La culture marocaine se revendique comme une culture qui a été enrichie par tous ces héritages. Ce serait sublime qu’un jour la France s’inspire de l’exemple marocain dans ses textes, bien que je ne sois pas sûr que cela soit possible. Que nous puissions dire que nous sommes fiers et heureux de tous les héritages dont la France bénéficie de génération en génération. Des héritages africain, marocain, algérien, tunisien, italien, nordique, polonais, ou encore syrien. La France est ce brassage incroyable qui se perpétue de siècles en siècles, et je le dis du fond de mon coeur. Il faut revendiquer ces héritages et les promouvoir à travers les livres, les arts, les créateurs, tout ce qui atteste de l’incroyable richesse des apports venant d’autres civilisations, d’autres peuples, d’autres cultures. Le métissage, pour moi, est l’avenir du monde.

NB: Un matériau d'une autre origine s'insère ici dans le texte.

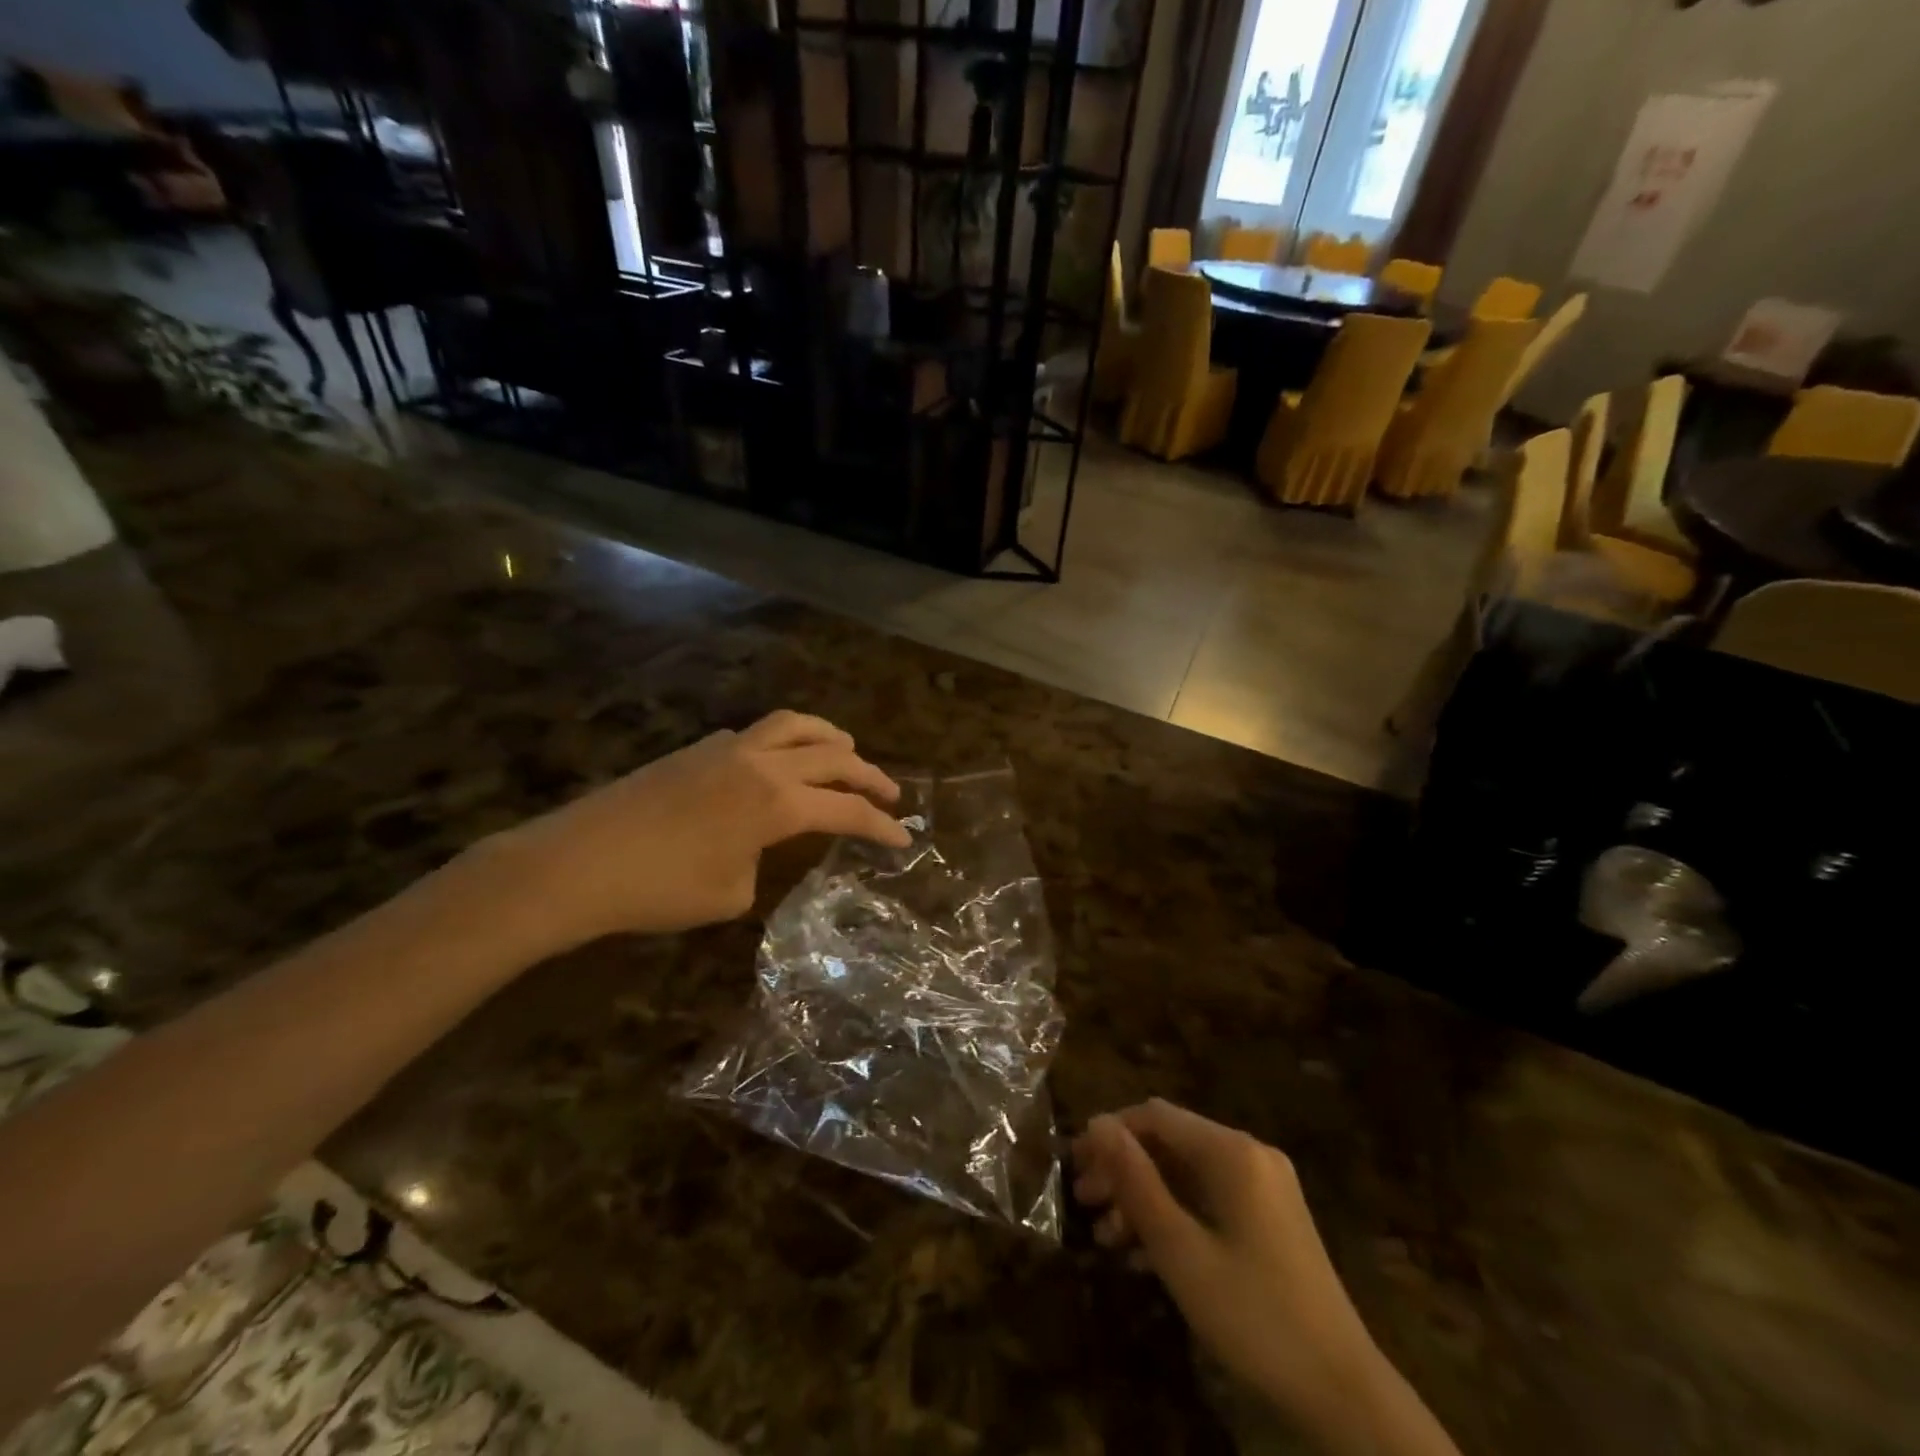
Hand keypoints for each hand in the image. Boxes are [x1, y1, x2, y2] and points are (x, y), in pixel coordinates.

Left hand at [465, 710, 908, 952]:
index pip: (846, 811)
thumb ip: (762, 862)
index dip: (880, 826)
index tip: (904, 839)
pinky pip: (758, 732)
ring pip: (795, 725)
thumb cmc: (659, 890)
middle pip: (833, 757)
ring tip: (846, 750)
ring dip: (830, 737)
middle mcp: (761, 764)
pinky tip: (780, 760)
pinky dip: (785, 740)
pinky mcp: (697, 748)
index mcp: (777, 803)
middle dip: (869, 776)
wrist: (577, 863)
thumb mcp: (731, 894)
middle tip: (890, 794)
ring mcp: (727, 749)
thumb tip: (758, 844)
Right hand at [1073, 1102, 1457, 1455]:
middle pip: (1170, 1143)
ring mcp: (1265, 1187)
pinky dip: (1174, 1215)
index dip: (1109, 1134)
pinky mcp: (1271, 1220)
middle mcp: (1250, 1154)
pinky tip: (1144, 1254)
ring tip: (1105, 1236)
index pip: (1154, 1116)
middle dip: (1123, 1169)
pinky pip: (1210, 1199)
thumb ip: (1135, 1180)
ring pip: (1187, 1173)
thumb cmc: (1252, 1314)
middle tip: (1084, 1203)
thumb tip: (1097, 1123)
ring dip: (1144, 1197)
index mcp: (1231, 1151)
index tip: (1074, 1166)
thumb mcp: (1180, 1248)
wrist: (1343, 1394)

L’Institut du monde arabe est très active dans ses événements. Comment vous adaptez-vous en temps de pandémie et de confinement ?
– Comme les lieux sont provisoirement fermés, on essaie de s’arranger au mieux. Les répétitions peuvent continuer, et toutes les expositions sont en préparation. D’ailleurs, l’exposition qui ouvrira ses portes fin janvier je l’espère, sur les grandes divas du monde arabe, est actuellement en préparation. Une exposition sur les Juifs d’Orient verra également le jour l’année prochaine. Le Maroc y sera très présent d’ailleurs. C’est un pays où il y a eu un incroyable brassage de cultures, notamment à Fès ou à Essaouira, où les culture hébraïque et juive, arabe et musulmane, s’y sont formidablement mêlées.
Par ailleurs, L’IMA utilise le digital en ce moment. Chaque semaine, nous proposons des rencontres littéraires avec des auteurs, diffusées sur internet. On organise également des visites virtuelles du musée à l’IMA, des concerts virtuels, etc. Il y a tout un programme qui se mettra en place dès la semaine prochaine.
En ce qui concerne l’enseignement de la langue arabe, nous le maintenons à l’Institut pendant cette période. Puisque les écoles sont ouvertes, les apprenants, enfants comme adultes, continuent à suivre les cours en présentiel.